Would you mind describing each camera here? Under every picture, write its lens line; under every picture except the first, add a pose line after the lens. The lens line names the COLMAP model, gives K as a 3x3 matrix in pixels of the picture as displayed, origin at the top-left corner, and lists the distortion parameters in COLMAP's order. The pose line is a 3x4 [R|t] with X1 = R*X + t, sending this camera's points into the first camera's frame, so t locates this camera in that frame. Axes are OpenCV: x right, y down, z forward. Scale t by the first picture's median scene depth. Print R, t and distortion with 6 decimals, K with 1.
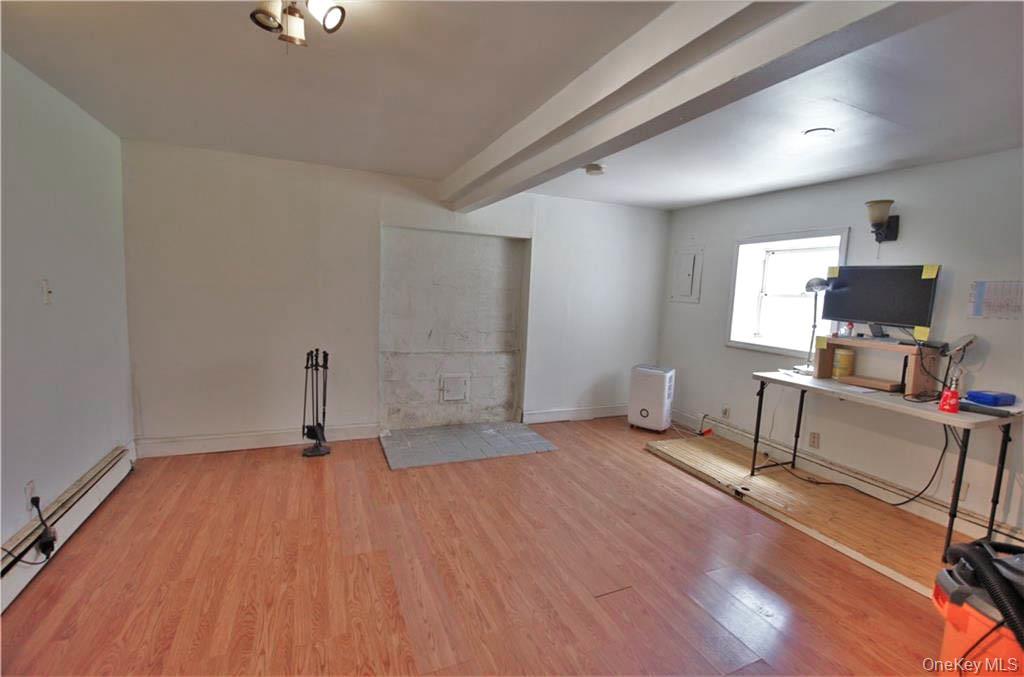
lens RADIAL K [[448.8, 0, 515.3], [0, 448.8, 339.1], [0, 0, 1]] dist [0.003429, -0.000991]
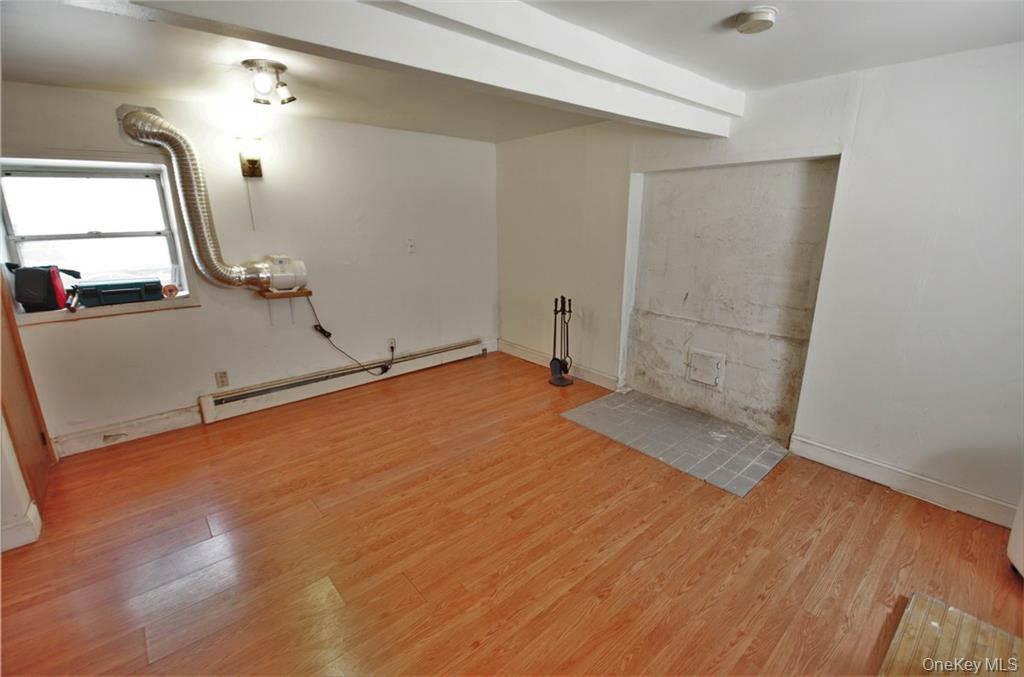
lens RADIAL K [[448.8, 0, 513.8], [0, 448.8, 335.6], [0, 0, 1]] dist [0.003429, -0.000991]
pose [[0.282067, 0.202414, -0.937799, 0.535687], [-0.084915, 0.978921, 0.185749, -0.071507], [0.955630, 0.027240, 0.293309, 0.460359]]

#### [Action item]
Please copy the material above line for line without changing a character, and leave out the pictures.

#### [Exercise output]
Would you mind describing each camera here? Under every picture, write its lens line; under every picture except the first, add a pose line after the lens. The lens line names the COLMAP model, gives K as a 3x3 matrix in pixels of the picture as displayed, origin at the top-left corner, and lists the distortion parameters in COLMAP's order. The pose line is a 3x4 [R|t] with X1 = R*X + t, sending this camera's points into the first camera's frame, so t locates this camera in that frame. Axes are OpenCV: x right, y down, z forward. Scale t by the first picture's median scene depth. Print R, t and distortion with 6 decimals, K with 1.
lens RADIAL K [[448.8, 0, 515.3], [0, 448.8, 339.1], [0, 0, 1]] dist [0.003429, -0.000991]
lens RADIAL K [[448.8, 0, 513.8], [0, 448.8, 335.6], [0, 0, 1]] dist [0.003429, -0.000991]
pose [[0.282067, 0.202414, -0.937799, 0.535687], [-0.084915, 0.978921, 0.185749, -0.071507], [0.955630, 0.027240, 0.293309, 0.460359]]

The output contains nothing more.